** Job **
Each line below from the one containing "(60, 96) none" through the one containing "(376, 120) none" should be output exactly as it stands, and no other line should appear.

** Materials provided **
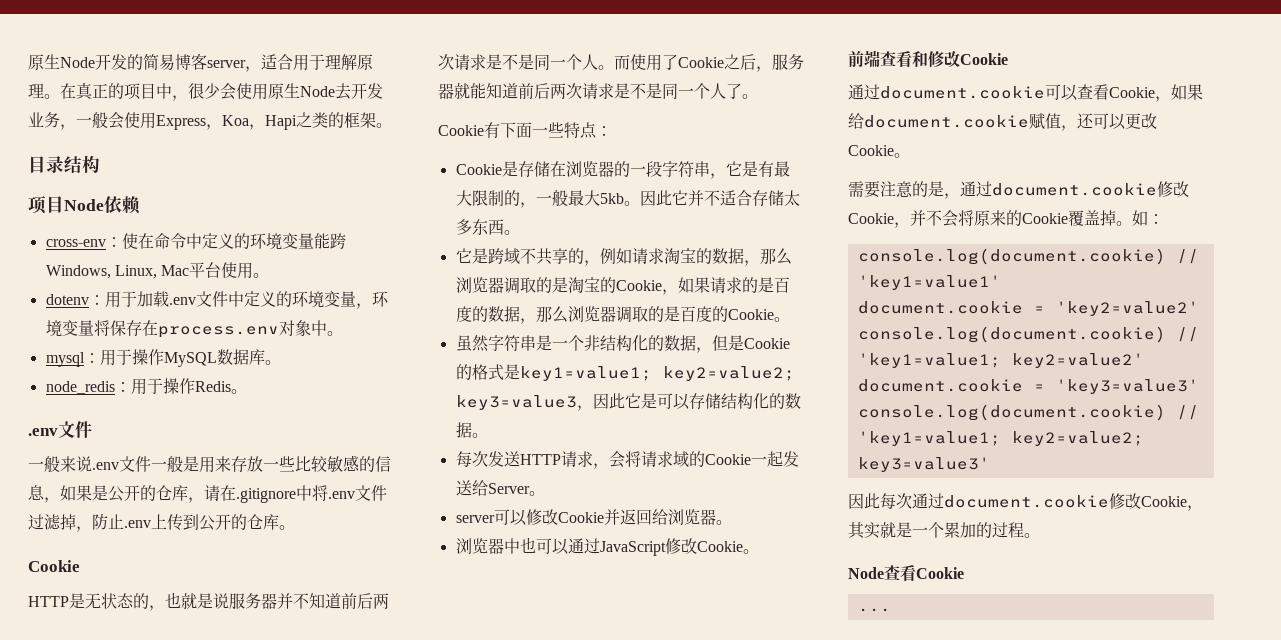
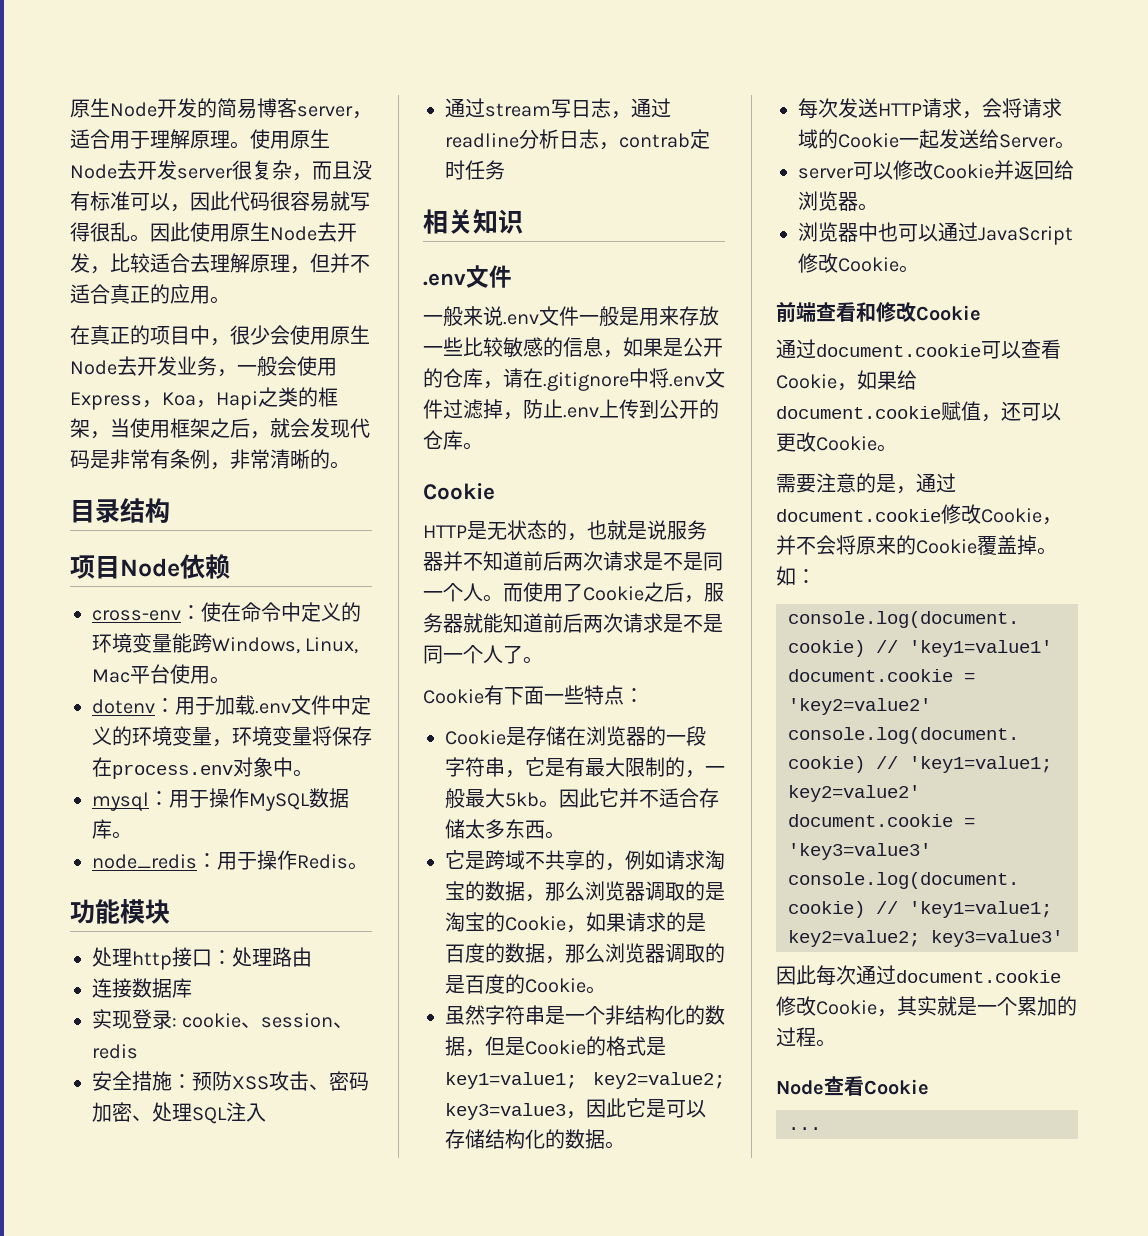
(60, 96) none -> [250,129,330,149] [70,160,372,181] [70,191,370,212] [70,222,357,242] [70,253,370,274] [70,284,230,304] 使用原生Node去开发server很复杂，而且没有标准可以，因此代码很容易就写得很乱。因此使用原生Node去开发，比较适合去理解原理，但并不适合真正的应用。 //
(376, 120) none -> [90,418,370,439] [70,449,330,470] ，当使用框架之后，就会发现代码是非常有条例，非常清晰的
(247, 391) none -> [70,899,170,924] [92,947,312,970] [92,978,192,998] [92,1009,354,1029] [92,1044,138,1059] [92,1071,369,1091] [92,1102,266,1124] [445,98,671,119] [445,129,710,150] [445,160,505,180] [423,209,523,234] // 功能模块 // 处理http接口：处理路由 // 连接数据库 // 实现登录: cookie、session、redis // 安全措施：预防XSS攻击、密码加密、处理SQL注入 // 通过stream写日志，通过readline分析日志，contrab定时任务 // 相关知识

...

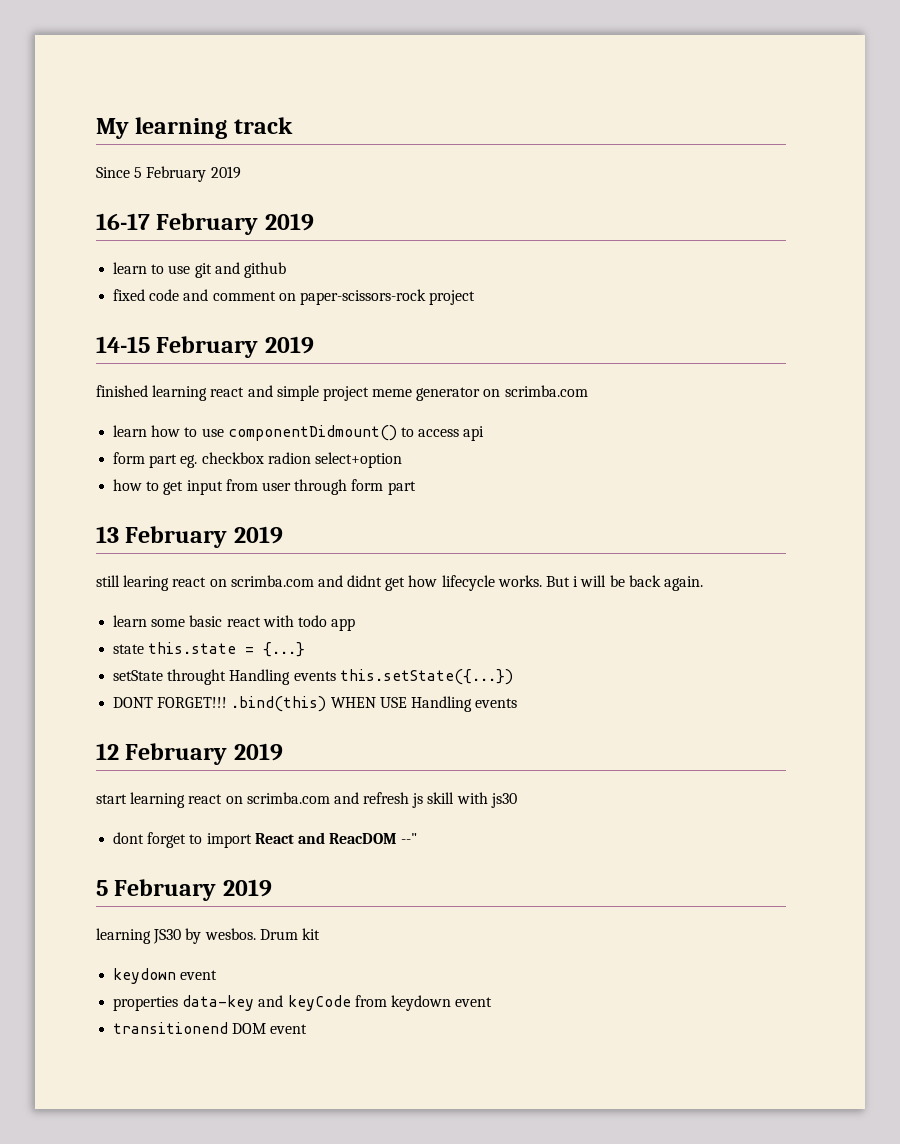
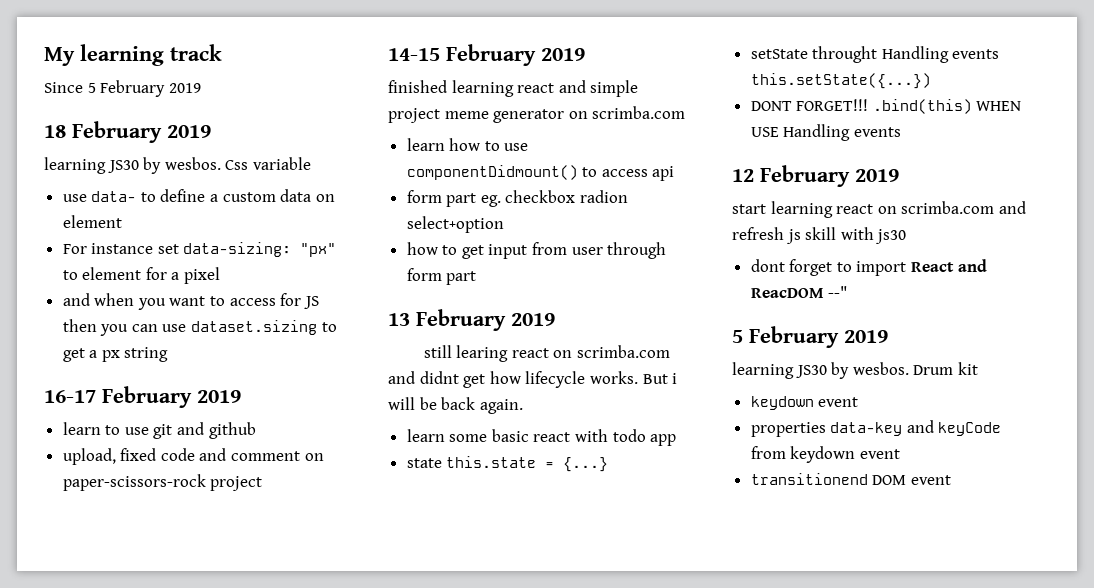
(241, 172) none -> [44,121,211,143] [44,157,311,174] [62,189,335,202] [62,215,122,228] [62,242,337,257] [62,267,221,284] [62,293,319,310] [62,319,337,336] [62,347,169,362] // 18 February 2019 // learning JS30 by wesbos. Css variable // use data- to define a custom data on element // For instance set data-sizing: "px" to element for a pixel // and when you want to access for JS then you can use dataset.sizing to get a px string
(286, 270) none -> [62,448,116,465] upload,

** Answer to the exercise **
(60, 96) none -> [250,129,330,149] [70,160,372,181] [70,191,370,212] [70,222,357,242] [70,253,370,274] [70,284,230,304] 使用原生Node去开发server很复杂，而且没有标准可以，因此代码很容易就写得很乱。因此使用原生Node去开发，比较适合去理解原理，但并不适合真正的应用。 //
(376, 120) none -> [90,418,370,439] [70,449,330,470] ，当使用框架之后，就会发现代码是非常有条例，非常清晰的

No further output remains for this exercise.